I have prices on a vermeer vr1022 and a nh procart 1022. Specs look pretty similar. Vermeer is 1520#, NH 1875# and Kuhn SR 10 in is 1420#. I see the vermeer has a slightly wider transport width. I don't think that should matter to me. Any other pros or con's of each?

The biggest advantage I see is if I can work a better deal combining rake with baler purchase.


----------



## Vol (Jul 5, 2009)

If you have many point headlands, the new model Kuhn would be nice about picking up the front wheels so that you could finish the windrow when you get into the point of the headland.....without getting into a previously raked windrow.

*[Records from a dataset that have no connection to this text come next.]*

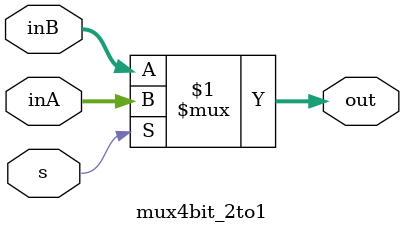
<source format=v>

module mux4bit_2to1 (inA, inB, s, out);
   parameter n=4;
   input [n-1:0] inA, inB;
	input s;
	output [n-1:0] out;
	
	assign out= s? inA: inB;
endmodule
</source>
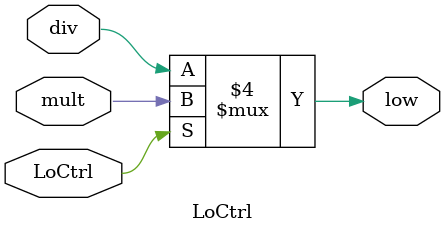
<source format=v>
module LoCtrl(input wire div,
	      input wire mult, 
	      input wire LoCtrl, 
              output reg low);
  
  always@(div or mult or LoCtrl)begin
      if (LoCtrl == 1'b0) begin
        low = div;
      end

      else begin
        low = mult;
      end
    end
      
endmodule
</source>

But I am with you on working the best deal with a combo purchase.

Regards, Mike


----------



## 8350HiTech (Jul 26, 2013)

Vol said:


> If you have many point headlands, the new model Kuhn would be nice about picking up the front wheels so that you could finish the windrow when you get into the point of the headland.....without getting into a previously raked windrow.
> 
> But I am with you on working the best deal with a combo purchase.
> 
> Regards, Mike


If you rake your outside rounds last, the point row issue really should prove insignificant.


----------



## clowers (Feb 11, 2011)

If you do not have a tedder, the vermeer with the splitter wheels turn the grass out that would normally be under the windrow untouched. Helps for a cleaner baler pick up. I have a great vermeer dealer though.


----------



## Cornykid (Jul 24, 2011)

I rake with an H&S AR12 in back of a 12' NH 495. Works great, only rake with the quick pick. I upgraded from a CR10 to the AR12, and it made a big difference. I have yet to plug the AR12, even with raking some 2.5 ton/acre canary grass. I rake the middle first, then clean up the headlands.


----------